:: AIM OF THE EXERCISE ::
Starting at the line with "X82188000Y-130048000D03*" and going on through the line with "X101703000Y-148968000D03*", reproduce each line in the records below exactly and nothing more.
[Opening RECORD SET section]
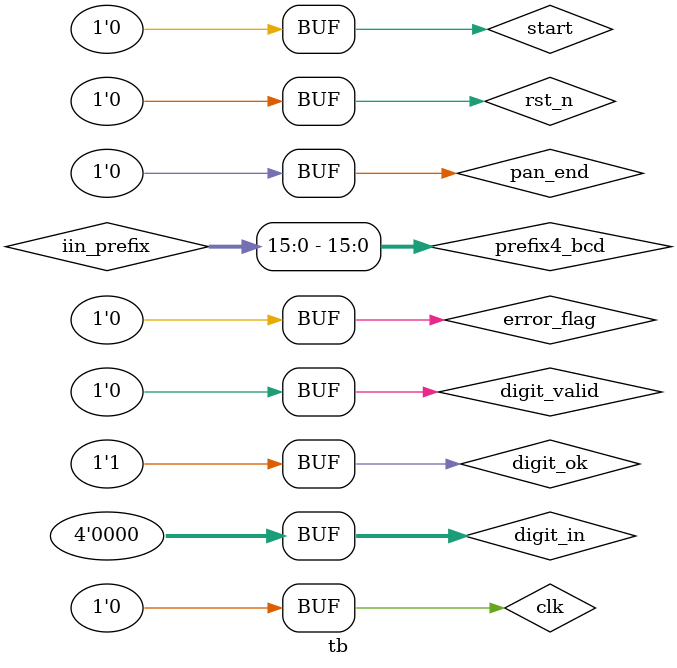
<source format=v>
`timescale 1ns/1ps
`default_nettype none

module tb;

  reg clk = 0;
  reg rst_n = 0;

  reg start = 0;
  reg pan_end = 0;
  reg digit_valid = 0;
  reg [3:0] digit_in = 0;

  wire [4:0]  len_final;
  wire        length_ok;
  wire        digit_ok;
  wire        error_flag;

  wire [31:0] iin_prefix;
  wire        card_done;
  wire [75:0] pan_bcd;
  wire        pan_ready;

  reg  [95:0] nonce_in;
  reg         nonce_valid;

  wire [63:0] token64;
  wire [15:0] token_tag16;
  wire        token_valid;
  wire        token_busy;

  // pan_stream (16-digit capture)
  pan_stream dut (
    .clk(clk),
    .rst_n(rst_n),
    .start(start),
    .pan_end(pan_end),
    .digit_valid(digit_valid),
    .digit_in(digit_in),
    .pan_bcd(pan_bcd),
    .pan_ready(pan_ready),
    .card_done(card_done),
    .len_final(len_final),
    .iin_prefix(iin_prefix)
  );

  // compatibility signals expected by test.py
  assign length_ok  = (len_final == 5'd16);
  assign digit_ok   = 1'b1;
  assign error_flag = 1'b0;

 wire luhn_valid;

luhn_validator luhn_u (
  .pan_ready(pan_ready),
  .pan_bcd(pan_bcd),
  .valid(luhn_valid)
);

  // Metadata (prefix4 from first 4 digits)
  wire [15:0] prefix4_bcd = iin_prefix[15:0];

  wire [2:0] brand_id;
  wire [4:0] issuer_id;
  wire [1:0] type_id;
  wire meta_hit, meta_valid;

  iin_prefix4_classifier meta_u (
    .clk(clk),
    .rst_n(rst_n),
    .start(start),
    .card_done(card_done),
    .luhn_valid(luhn_valid),
    .prefix4_bcd(prefix4_bcd),
    .brand_id(brand_id),
    .issuer_id(issuer_id),
    .type_id(type_id),
    .meta_hit(meta_hit),
    .meta_valid(meta_valid)
  );

  // Tokenizer (ChaCha20 + XOR)
  pan_encryptor tok_u (
    .clk(clk),
    .rst_n(rst_n),
    .start(start),
    .card_done(card_done),
    .pan_ready(pan_ready),
    .luhn_valid(luhn_valid),
    .len_final(len_final),
    .pan_bcd(pan_bcd),
    .nonce_in(nonce_in),
    .nonce_valid(nonce_valid),
    .token64(token64),
    .token_tag16(token_tag16),
    .token_valid(token_valid),
    .token_busy(token_busy)
  );

endmodule

`default_nettype wire
</source>
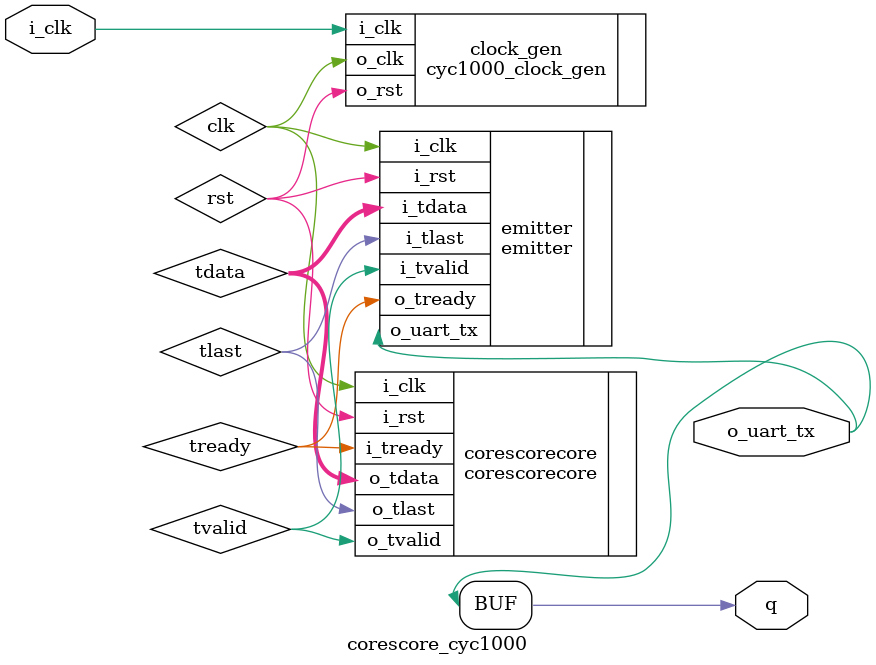
<source format=v>

`default_nettype none
module corescore_cyc1000
(
 input wire  i_clk,
 output wire q,
 output wire o_uart_tx);

   wire      clk;
   wire      rst;

   //Mirror UART output to LED
   assign q = o_uart_tx;

   cyc1000_clock_gen clock_gen
     (.i_clk (i_clk),
      .o_clk (clk),
      .o_rst (rst));

   parameter memfile_emitter = "emitter.hex";

   wire [7:0]  tdata;
   wire        tlast;
   wire        tvalid;
   wire        tready;

   corescorecore corescorecore
     (.i_clk     (clk),
      .i_rst     (rst),
      .o_tdata   (tdata),
      .o_tlast   (tlast),
      .o_tvalid  (tvalid),
      .i_tready  (tready));

   emitter #(.memfile (memfile_emitter)) emitter
     (.i_clk     (clk),
      .i_rst     (rst),
      .i_tdata   (tdata),
      .i_tlast   (tlast),
      .i_tvalid  (tvalid),
      .o_tready  (tready),
      .o_uart_tx (o_uart_tx));

endmodule

</source>
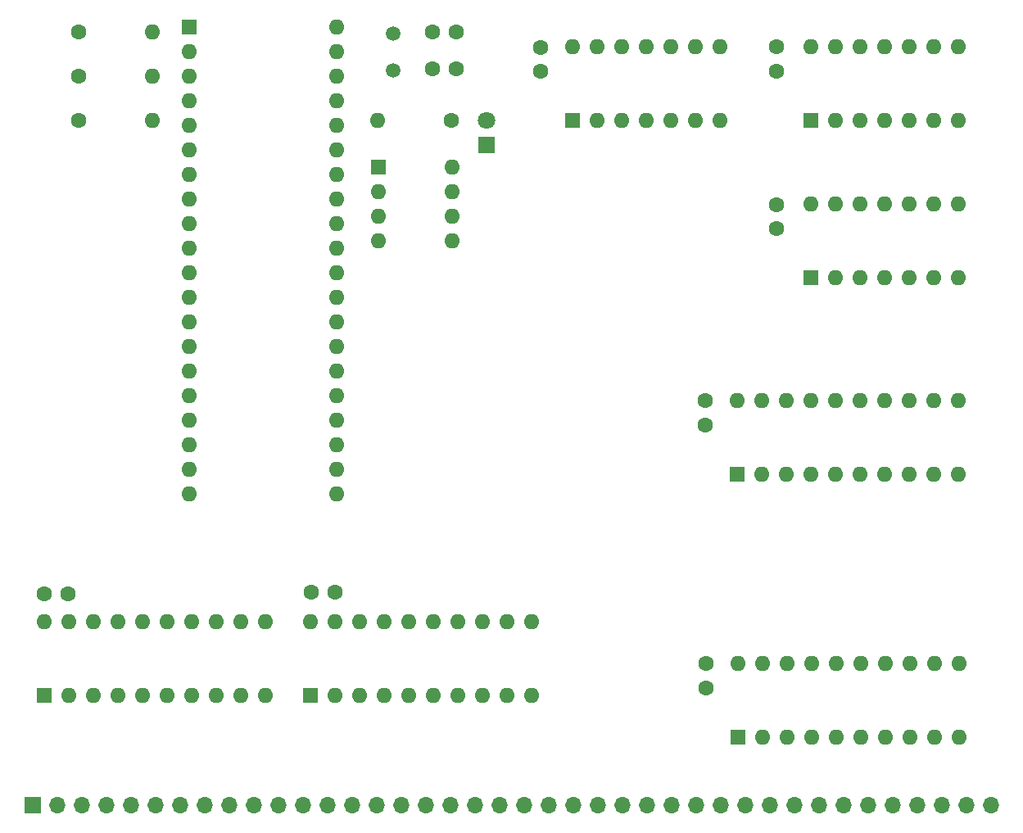
<source format=gbs>
%TF.GenerationSoftware,KiCad,Pcbnew,7.0.1*%
%TF.CreationDate,2024-02-10T18:04:39+00:00*%
%TF.ProjectId,Sys09,53797330-392e-46b6-9963-61645f706362,rev?*%
%TF.SameCoordinates,Original*%
%TF.FileFunction,Soldermask,Bot*%
%TF.FilePolarity,Negative*%
%FSLAX46Y46*%
G04 Gerber Fmt 4.6, Leading zero omitted, Abs format (unit mm)*
G04 Created by KiCad (PCBNEW 7.0.1) date 2024-02-10 18:04:39*
%MOMM*%
%LPD*%
G01*
G04 APERTURE LIST*
%ADD10C,1.600000*%
%ADD11O,1.600000X1.600000*%
%ADD12R,1.600000X1.600000*%
%ADD13C,1.500000*%
%ADD14C,1.800000*%
%ADD15R,1.800000X1.800000*%
%ADD16O,1.700000X1.700000*%
%ADD17R,1.700000X1.700000*%
G04 APERTURE END LIST*
D10*
%TO.C,C6*%
X127762000Y-89398000D03*
X127762000Y-86898000D03*
%TD*%
D11*
%TO.C,U3*%
X131318000Y-86868000D03*
X133858000Y-86868000D03*
X136398000Y-86868000D03*
X138938000Y-86868000D03*
X141478000Y-86868000D03*
X144018000Y-86868000D03*
X146558000Y-86868000D03*
X146558000Y-94488000D03*
X144018000Y-94488000D03*
X141478000Y-94488000D03*
X138938000Y-94488000D03*
X136398000Y-94488000D03*
X133858000Y-94488000D03*
D12*
X131318000Y-94488000D03*
%TD*%
D11*
%TO.C,U5*%
X131318000Y-70622000D03*
X133858000Y-70622000D03*
X136398000Y-70622000D03*
X138938000Y-70622000D03*
X141478000Y-70622000D03*
X144018000Y-70622000D03*
X146558000Y-70622000D03*
X146558000Y-78242000D03*
X144018000Y-78242000D03*
X141478000Y-78242000D03*
X138938000Y-78242000D03*
X136398000Y-78242000D03*
X133858000Y-78242000D03*
D12*
X131318000Y-78242000D03*
%TD*%
D11*
%TO.C,R4*%
X63246000Y-78232000D03*
D10*
X55626000Y-78232000D03*
%TD*%
D11*
%TO.C,R1*%
X86604000Y-78242000D03*
D10*
X94224000Y-78242000D03*
%TD*%
D11*
%TO.C,U1*%
X82291000Y-68595000D03*
X82291000Y-71135000D03*
X82291000Y-73675000D03*
X82291000Y-76215000D03*
X82291000Y-78755000D03*
X82291000Y-81295000D03*
X82291000Y-83835000D03*
X82291000Y-86375000D03*
X82291000Y-88915000D03*
X82291000Y-91455000D03*
X82291000Y-93995000D03*
X82291000Y-96535000D03*
X82291000Y-99075000D03*
X82291000Y-101615000D03*
X82291000Y-104155000D03*
X82291000Y-106695000D03*
X82291000Y-109235000D03*
X82291000Y-111775000D03*
X82291000Y-114315000D03*
X82291000Y-116855000D03*
X67051000Y-116855000D03*
X67051000Y-114315000D03*
X67051000Y-111775000D03*
X67051000Y-109235000D03*
X67051000Y-106695000D03*
X67051000Y-104155000D03*
X67051000Y-101615000D03*
X67051000Y-99075000D03*
X67051000Y-96535000D03*
X67051000Y-93995000D03*
X67051000Y-91455000D03*
X67051000Y-88915000D03*
X67051000Y-86375000D03*
X67051000Y-83835000D03*
X67051000Y-81295000D03*
X67051000Y-78755000D03*
X67051000Y-76215000D03*
X67051000Y-73675000D03*
X67051000Y-71135000D03*
D12*
X67051000Y-68595000D03*
%TD*%
D11*
%TO.C,R2*%
X63246000Y-69088000D03*
D10*
X55626000Y-69088000D03*
%TD*%
D13*
%TO.C,Y1*%
X88138000Y-73020000D03*
X88138000Y-69220000D03*
%TD*%
D11*
%TO.C,U4*%
X106680000Y-70622000D03*
X109220000Y-70622000D03*
X111760000Y-70622000D03*
X114300000Y-70622000D03*
X116840000Y-70622000D03*
X119380000Y-70622000D03*
X121920000Y-70622000D03*
X121920000Y-78242000D03*
X119380000Y-78242000D03*
X116840000Y-78242000D03*
X114300000Y-78242000D03*
X111760000Y-78242000D03*
X109220000Y-78242000D03*
D12*
X106680000Y-78242000D03*
%TD*%
D10*
%TO.C,C1*%
X92222000Y-69088000D03*
X94722000Y-69088000D03*
%TD*%
D12*
%TO.C,U9*%
X123698000Y-114818000D03*
D11*
X126238000Y-114818000D03*
X128778000Y-114818000D03*
X131318000Y-114818000D03*
X133858000Y-114818000D03*
X136398000Y-114818000D03*
X138938000Y-114818000D03*
X141478000Y-114818000D03*
X144018000Y-114818000D03*
X146558000Y-114818000D03*
X146558000Y-107198000D03*
X144018000Y-107198000D03*
X141478000Y-107198000D03*
X138938000Y-107198000D03*
X136398000Y-107198000D03*
X133858000Y-107198000D03*
X131318000Y-107198000D03*
X128778000Y-107198000D03*
X126238000Y-107198000D03*
X123698000Y-107198000D03*
%TD*%
%TO.C,R3*%
X63246000Y-73660000D03*
D10*
X55626000Y-73660000D03*
%TD*%
D11*
%TO.C,U2*%
X94234000Y-83068000D03*
X94234000Y-85608000D03*
X94234000Y-88148000D03*
X94234000Y-90688000D03*
X86614000Y-90688000D03*
X86614000Y-88148000D03*
X86614000Y-85608000D03*
D12*
X86614000Y-83068000D03*
%TD*%
D14*
%TO.C,D1*%
X97790000Y-78247000D03*
D15*
X97790000Y-80787000D03*
%TD*%
D10*
%TO.C,C2*%
X92222000Y-72898000D03*
X94722000Y-72898000D03*
%TD*%
%TO.C,C5*%
X103378000Y-73142000D03*
X103378000Y-70642000D03*
%TD*%
%TO.C,C3*%
X127762000Y-73122000D03*
X127762000Y-70622000D03*
%TD*%
%TO.C,C4*%
X120396000Y-107198000D03*
X120396000Y-109698000D03*
%TD*%
D12*
%TO.C,U7*%
X79648000Y-137668000D03*
D11*
X82188000Y-137668000D03*
X84728000Y-137668000D03*
X87268000Y-137668000D03*
X89808000Y-137668000D03*
X92348000Y-137668000D03*
X94888000Y-137668000D03*
X97428000Y-137668000D03*
X99968000Y-137668000D03*
X102508000Y-137668000D03*
X102508000Y-130048000D03*
X99968000Y-130048000D03*
X97428000Y-130048000D03*
X94888000Y-130048000D03*
X92348000Y-130048000D03*
X89808000Y-130048000D03*
X87268000Y-130048000D03*
X84728000Y-130048000D03*
X82188000Y-130048000D03*
X79648000Y-130048000D03*
%TD*%
D10*
%TO.C,C9*%
X52070000Y-127124000D03*
X54570000Y-127124000D03*
%TD*%
D11*
%TO.C,U8*%
X52070000Y-130048000D03*
X54610000Y-130048000D03*
X57150000Y-130048000D03*
X59690000Y-130048000D03*
X62230000Y-130048000D03*
X64770000Y-130048000D03*
X67310000Y-130048000D03*
X69850000Y-130048000D03*
X72390000Y-130048000D03*
X74930000Y-130048000D03*
X74930000Y-137668000D03*
X72390000Y-137668000D03*
X69850000Y-137668000D03*
X67310000Y-137668000D03*
X64770000Y-137668000D03*
X62230000Y-137668000D03*
X59690000Y-137668000D03*
X57150000Y-137668000D03*
X54610000Y-137668000D03*
D12*
X52070000Y-137668000D03*
%TD*%
D16*
%TO.C,J1*%
X149963000Y-148968000D03*
X147423000Y-148968000D03*
X144883000Y-148968000D03*
X142343000Y-148968000D03*
X139803000Y-148968000D03*
X137263000Y-148968000D03*
X134723000Y-148968000D03*
X132183000Y-148968000D03*
X129643000Y-148968000D03*
X127103000Y-148968000D03*
X124563000Y-148968000D03*
X122023000Y-148968000D03*
X119483000Y-148968000D03*
X116943000Y-148968000D03*
X114403000Y-148968000D03*
X111863000Y-148968000D03*
X109323000Y-148968000D03*
X106783000Y-148968000D03*
X104243000Y-148968000D03*
X101703000Y-148968000D03*
X99163000Y-148968000D03*
X96623000Y-148968000D03*
X94083000Y-148968000D03*
X91543000Y-148968000D03*
X89003000Y-148968000D03*
X86463000Y-148968000D03*
X83923000Y-148968000D03*
X81383000Y-148968000D03*
X78843000Y-148968000D03*
X76303000Y-148968000D03*
X73763000Y-148968000D03*
X71223000Y-148968000D03*
X68683000Y-148968000D03*
X66143000Y-148968000D03*
X63603000Y-148968000D03*
X61063000Y-148968000D03*
X58523000Y-148968000D03*
X55983000Y-148968000D03*
X53443000Y-148968000D03*
D17*
X50903000Y-148968000D03*
%TD*%
D10*
%TO.C,C8*%
X120504000Y-136866000D03*
X120504000Y-134366000D03*
%TD*%
D11*
%TO.C,U6*%
X123801000Y-134366000D03*
X126341000Y-134366000D03*
X128881000Y-134366000D03*
X131421000Y-134366000D03*
X133961000Y-134366000D03*
X136501000Y-134366000D03*
X139041000Y-134366000D03*
X141581000Y-134366000D03*
X144121000Y-134366000D03*
X146661000Y-134366000D03*
X146661000Y-141986000D03*
X144121000Y-141986000D03*
X141581000Y-141986000D03*
X139041000Y-141986000D03*
X136501000Y-141986000D03*
X133961000Y-141986000D03*
X131421000Y-141986000D03*
X128881000Y-141986000D03*
X126341000Y-141986000D03*
D12*
X123801000Y-141986000D03*
%TD*%
D10*
%TO.C,C7*%
X82168000Y-127000000D03*
X79668000Y-127000000D03*
%TD*%
M02*

</source>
[Closing RECORD SET section]
:: TASK ANSWER ::
X82188000Y-130048000D03*
X79648000Y-130048000D03*
%TD*%
D10*
%TO.C,C9*%
X52070000Y-127124000D03*
X54570000Y-127124000D03*
%TD*%
D11*
%TO.C,U8*%
X52070000Y-130048000D03*
X54610000Y-130048000D03*
X57150000Y-130048000D03*
X59690000Y-130048000D03*
X62230000Y-130048000D03*
X64770000Y-130048000D03*
X67310000Y-130048000D03*
X69850000Y-130048000D03*
X72390000Y-130048000D03*
X74930000Y-130048000D03*
X74930000Y-137668000D03*
X72390000Y-137668000D03*
X69850000Y-137668000D03*
X67310000Y-137668000D03*
X64770000Y-137668000D03*
X62230000Y-137668000D03*
X59690000Y-137668000D03*
X57150000Y-137668000D03*
X54610000Y-137668000D03*
D12*
X52070000Y-137668000D03*
%TD*%
D16*
%TO.C,J1*%
X149963000Y-148968000D03*
X147423000Y-148968000D03*
X144883000Y-148968000D03*
X142343000Y-148968000D03*
X139803000Y-148968000D03*
X137263000Y-148968000D03*
X134723000Y-148968000D03*
X132183000Y-148968000D03*
X129643000Y-148968000D03*
X127103000Y-148968000D03*
X124563000Y-148968000D03*
X122023000Y-148968000D03*
X119483000Y-148968000D03*
X116943000Y-148968000D03*
X114403000Y-148968000D03*
X111863000Y-148968000D03*
X109323000Y-148968000D03*
X106783000Y-148968000D03*
X104243000Y-148968000D03*
X101703000Y-148968000D03*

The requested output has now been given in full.